Inside every cell, chromosomes are protected by structures called telomeres, which sit at their ends like protective caps. Telomeres help shield genetic material from damage and gradually shorten as cells divide over time, making them a well-established marker of biological ageing.

Previous laboratory studies suggest that rejuvenated CD4+ T cells may be able to release telomere-containing structures into the bloodstream. Researchers have termed these structures “telomere rivers” and are investigating whether they could help explain how rejuvenated immune cells influence the health and function of other tissues throughout the body. This idea remains under active investigation and has not yet been demonstrated in humans.

The research programme has received support through the Medicines and Healthcare products Regulatory Agency’s (MHRA) Innovative Licensing and Access Pathway (ILAP), recognising its potential to address significant unmet needs associated with age-related immune decline and immune dysfunction.

UCL researchers are preparing for Phase 1 of the trial, which will carefully select adult participants and is expected to focus initially on people with evidence of immune dysfunction, including immune ageing and chronic viral infection. Participants will undergo detailed immune profiling before and after treatment.

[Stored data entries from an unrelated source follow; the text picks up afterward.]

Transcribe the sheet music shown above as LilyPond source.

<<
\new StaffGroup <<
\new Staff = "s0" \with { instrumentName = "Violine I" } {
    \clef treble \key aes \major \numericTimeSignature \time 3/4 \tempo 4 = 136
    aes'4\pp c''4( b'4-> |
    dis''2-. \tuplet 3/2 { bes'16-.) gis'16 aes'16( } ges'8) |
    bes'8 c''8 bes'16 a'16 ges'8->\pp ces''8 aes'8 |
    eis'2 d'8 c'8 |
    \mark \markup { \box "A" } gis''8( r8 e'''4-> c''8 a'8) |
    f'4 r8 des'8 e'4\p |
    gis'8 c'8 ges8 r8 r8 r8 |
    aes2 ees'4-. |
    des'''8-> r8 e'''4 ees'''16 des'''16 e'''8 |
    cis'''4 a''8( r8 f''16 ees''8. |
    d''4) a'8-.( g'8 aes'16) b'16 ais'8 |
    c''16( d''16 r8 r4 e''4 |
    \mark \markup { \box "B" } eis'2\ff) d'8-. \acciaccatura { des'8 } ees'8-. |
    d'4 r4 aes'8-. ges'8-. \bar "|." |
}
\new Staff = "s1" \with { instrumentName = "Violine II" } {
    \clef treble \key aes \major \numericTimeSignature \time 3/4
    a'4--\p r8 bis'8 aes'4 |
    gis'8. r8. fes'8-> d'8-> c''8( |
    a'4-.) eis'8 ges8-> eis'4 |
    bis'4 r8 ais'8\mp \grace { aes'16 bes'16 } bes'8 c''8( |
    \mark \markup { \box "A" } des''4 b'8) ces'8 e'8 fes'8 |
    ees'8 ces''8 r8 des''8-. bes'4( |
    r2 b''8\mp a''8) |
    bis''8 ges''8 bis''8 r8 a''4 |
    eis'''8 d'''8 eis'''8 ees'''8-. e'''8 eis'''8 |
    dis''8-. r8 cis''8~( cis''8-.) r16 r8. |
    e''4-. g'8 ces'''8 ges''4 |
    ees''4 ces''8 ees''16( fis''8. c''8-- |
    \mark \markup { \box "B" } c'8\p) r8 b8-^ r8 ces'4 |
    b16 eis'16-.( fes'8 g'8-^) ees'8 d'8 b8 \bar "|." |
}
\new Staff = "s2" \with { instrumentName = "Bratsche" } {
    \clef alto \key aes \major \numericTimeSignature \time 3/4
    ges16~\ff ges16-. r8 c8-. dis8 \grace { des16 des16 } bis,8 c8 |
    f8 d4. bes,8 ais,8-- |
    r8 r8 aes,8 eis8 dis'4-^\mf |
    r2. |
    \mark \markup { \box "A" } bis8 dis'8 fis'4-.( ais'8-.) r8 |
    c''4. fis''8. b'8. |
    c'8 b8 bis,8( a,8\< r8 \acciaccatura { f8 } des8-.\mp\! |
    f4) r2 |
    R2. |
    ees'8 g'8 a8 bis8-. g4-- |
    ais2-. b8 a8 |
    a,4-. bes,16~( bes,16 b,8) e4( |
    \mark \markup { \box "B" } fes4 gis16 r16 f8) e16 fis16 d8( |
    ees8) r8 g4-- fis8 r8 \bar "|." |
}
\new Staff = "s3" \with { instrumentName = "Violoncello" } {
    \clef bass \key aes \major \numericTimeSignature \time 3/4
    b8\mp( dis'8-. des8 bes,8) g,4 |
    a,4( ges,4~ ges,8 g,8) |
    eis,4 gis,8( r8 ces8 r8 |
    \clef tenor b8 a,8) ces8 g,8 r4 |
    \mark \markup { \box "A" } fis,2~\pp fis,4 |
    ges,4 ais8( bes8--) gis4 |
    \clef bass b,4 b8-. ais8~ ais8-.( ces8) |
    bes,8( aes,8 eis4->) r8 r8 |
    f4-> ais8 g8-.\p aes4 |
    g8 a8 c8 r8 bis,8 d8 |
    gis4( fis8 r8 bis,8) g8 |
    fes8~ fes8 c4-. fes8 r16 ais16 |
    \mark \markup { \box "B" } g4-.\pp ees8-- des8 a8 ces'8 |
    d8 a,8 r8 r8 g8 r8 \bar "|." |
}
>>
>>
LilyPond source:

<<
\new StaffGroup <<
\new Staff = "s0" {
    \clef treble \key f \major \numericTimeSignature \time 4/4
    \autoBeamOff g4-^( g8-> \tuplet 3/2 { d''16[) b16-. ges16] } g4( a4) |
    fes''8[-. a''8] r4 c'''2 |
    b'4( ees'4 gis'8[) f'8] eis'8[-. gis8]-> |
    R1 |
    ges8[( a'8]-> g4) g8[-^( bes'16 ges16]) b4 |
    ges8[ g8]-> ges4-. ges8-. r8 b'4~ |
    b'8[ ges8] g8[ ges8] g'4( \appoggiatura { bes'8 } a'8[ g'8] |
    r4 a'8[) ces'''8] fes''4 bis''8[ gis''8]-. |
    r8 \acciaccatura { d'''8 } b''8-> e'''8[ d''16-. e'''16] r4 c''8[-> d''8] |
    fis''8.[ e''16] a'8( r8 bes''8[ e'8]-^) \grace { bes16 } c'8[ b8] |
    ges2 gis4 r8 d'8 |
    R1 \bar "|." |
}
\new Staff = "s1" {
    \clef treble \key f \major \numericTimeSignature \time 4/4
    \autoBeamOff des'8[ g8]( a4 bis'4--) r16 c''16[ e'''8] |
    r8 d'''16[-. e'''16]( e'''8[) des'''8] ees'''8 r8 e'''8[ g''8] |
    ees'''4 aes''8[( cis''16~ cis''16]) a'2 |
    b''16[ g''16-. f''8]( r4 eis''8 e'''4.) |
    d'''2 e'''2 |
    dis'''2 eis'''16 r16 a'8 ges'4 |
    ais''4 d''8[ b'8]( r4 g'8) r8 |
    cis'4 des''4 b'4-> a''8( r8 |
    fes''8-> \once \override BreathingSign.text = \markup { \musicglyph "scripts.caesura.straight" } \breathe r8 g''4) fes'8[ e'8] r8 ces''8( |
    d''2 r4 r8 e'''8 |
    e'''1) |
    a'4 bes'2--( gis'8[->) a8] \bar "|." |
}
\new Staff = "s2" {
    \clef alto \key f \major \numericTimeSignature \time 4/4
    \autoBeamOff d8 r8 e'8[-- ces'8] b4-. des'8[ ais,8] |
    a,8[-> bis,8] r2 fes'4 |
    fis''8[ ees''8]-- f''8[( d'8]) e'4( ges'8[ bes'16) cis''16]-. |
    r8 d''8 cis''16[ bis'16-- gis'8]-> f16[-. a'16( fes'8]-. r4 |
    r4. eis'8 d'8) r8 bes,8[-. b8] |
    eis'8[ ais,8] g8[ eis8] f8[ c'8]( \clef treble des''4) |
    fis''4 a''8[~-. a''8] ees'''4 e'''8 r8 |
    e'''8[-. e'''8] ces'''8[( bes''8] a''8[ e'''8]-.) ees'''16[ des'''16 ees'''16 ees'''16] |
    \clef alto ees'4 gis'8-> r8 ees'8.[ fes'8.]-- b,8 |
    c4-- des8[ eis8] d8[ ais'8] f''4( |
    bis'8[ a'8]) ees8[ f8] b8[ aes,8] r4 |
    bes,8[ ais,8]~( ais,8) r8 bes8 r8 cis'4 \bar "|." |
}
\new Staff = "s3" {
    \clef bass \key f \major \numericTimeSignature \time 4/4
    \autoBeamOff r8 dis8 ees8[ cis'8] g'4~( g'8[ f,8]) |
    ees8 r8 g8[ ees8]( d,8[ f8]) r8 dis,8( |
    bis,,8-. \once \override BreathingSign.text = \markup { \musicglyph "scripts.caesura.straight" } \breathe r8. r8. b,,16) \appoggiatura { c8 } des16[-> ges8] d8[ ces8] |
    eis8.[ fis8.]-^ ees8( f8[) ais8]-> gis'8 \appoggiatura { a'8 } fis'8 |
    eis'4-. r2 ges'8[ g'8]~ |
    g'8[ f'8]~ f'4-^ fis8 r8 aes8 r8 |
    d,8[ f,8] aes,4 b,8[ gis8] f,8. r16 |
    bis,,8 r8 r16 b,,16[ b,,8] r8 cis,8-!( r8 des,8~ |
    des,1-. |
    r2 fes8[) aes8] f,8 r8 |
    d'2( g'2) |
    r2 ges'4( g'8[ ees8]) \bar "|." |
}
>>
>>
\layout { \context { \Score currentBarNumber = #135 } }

Investigators will look at whether the therapy can restore features of healthy immune function. As an early-stage trial, the primary goals are safety and biological activity rather than demonstrating clinical benefit.

If successful, the programme could establish immune rejuvenation as a new therapeutic approach: restoring the immune system’s protective capacity instead of targeting each pathogen or disease process separately.

Researchers believe the strategy could eventually have relevance for conditions characterised by immune exhaustion, including chronic infections, autoimmune disease and cancer, while also informing broader efforts to improve healthy ageing.